Let's start here: I still subscribe to my local newspaper, The Denver Post, and I will for as long as it exists, knowing as I do the integral role that newspapers and print journalism play in maintaining our communities, society, and republic. My mother was a print journalist (reporter, editor, and features writer) for thirty years, and I grew up with a respect for the industry and a warmth in my heart for the sound of the newspaper landing on the driveway each morning. Thus, it was with profound disappointment and a genuine bit of queasiness that I read this morning (in the print version of the New York Times) about radical entrepreneur named Alex Mather and his plan to destroy local sports journalism and monopolize sports reporting.
“We will wait every local paper out and let them continuously bleed until we are the last ones standing,” Alex Mather, a co-founder of The Athletic, said in an interview in San Francisco. “We will suck them dry of their best talent at every moment. We will make business extremely difficult for them.”
My first - and lingering - response was "Geez, what a tool."
Mather, who is 37, and his partner Adam Hansmann, a green 29, plan to gut local newspapers of their premier sportswriters by hiring them away to work at a subscription sports site, The Athletic, which they intend to ultimately be the Amazon or Neftlix or Spotify of sports journalism. The "vulture"-like strategy of luring away the talent from print sources that face a shrinking market amidst free online content and amateur-reporting on blogs and open sites like Bleacher Report is certainly a workable business model.
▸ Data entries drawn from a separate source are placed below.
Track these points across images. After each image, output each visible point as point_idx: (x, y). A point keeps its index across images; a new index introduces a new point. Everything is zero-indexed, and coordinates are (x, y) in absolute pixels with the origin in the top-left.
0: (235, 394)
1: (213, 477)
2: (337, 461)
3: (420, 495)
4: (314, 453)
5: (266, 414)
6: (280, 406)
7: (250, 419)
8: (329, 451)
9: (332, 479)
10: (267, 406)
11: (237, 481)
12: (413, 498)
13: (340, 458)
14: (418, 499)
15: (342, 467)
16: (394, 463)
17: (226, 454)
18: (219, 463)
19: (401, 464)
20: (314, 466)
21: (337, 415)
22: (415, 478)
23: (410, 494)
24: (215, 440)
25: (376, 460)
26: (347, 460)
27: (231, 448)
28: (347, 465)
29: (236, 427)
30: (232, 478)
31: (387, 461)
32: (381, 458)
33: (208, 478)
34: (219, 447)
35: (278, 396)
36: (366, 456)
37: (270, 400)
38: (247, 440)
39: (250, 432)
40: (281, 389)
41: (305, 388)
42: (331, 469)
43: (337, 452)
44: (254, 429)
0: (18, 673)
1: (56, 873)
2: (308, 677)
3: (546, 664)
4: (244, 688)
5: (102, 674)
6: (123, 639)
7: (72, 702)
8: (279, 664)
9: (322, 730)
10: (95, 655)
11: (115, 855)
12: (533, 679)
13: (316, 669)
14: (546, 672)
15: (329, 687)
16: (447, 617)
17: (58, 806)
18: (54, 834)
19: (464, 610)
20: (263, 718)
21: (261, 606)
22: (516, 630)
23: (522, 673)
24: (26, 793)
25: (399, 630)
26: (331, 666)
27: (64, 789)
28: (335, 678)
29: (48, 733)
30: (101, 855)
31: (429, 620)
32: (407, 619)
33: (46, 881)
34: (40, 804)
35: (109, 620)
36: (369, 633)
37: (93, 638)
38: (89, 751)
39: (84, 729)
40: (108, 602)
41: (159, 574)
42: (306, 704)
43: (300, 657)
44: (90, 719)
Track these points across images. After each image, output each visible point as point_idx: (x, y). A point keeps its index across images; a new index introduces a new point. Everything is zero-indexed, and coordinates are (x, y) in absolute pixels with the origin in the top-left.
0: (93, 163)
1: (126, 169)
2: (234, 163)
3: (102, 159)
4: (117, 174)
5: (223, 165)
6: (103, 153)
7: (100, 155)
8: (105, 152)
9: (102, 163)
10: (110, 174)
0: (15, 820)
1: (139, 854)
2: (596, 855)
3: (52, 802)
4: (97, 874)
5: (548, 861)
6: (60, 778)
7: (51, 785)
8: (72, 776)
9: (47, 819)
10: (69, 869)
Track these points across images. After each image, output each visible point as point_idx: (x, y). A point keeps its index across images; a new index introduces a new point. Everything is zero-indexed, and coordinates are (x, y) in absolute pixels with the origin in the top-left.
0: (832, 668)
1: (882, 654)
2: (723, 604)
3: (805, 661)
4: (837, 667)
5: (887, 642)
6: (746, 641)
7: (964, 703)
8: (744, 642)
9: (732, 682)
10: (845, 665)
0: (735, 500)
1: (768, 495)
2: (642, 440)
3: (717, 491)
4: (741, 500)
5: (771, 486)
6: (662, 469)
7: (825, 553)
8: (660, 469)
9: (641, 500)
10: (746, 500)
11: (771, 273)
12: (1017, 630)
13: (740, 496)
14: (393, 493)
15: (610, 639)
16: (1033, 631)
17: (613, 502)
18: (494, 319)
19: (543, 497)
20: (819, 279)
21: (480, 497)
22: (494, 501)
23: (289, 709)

Mather and Hansmann know they can poach the reporters and use venture capital to absorb losses until the original bundle-service news source, the newspaper, folds. At that point, they hope to have the monopoly on quality sports writing, and they are banking on millions of current sports writing fans being willing to pay yearly fees for sports news.
It could work. But it will more than likely ruin local news organizations' ability to continue providing content, and then fade on a naive and unsustainable model. Then it will leave consumers mostly willing to accept mediocre reporting from whatever source their social media friends post.
Sadly, both Alex and Adam are still too young and under-educated to understand that just because you can do something doesn't mean you should.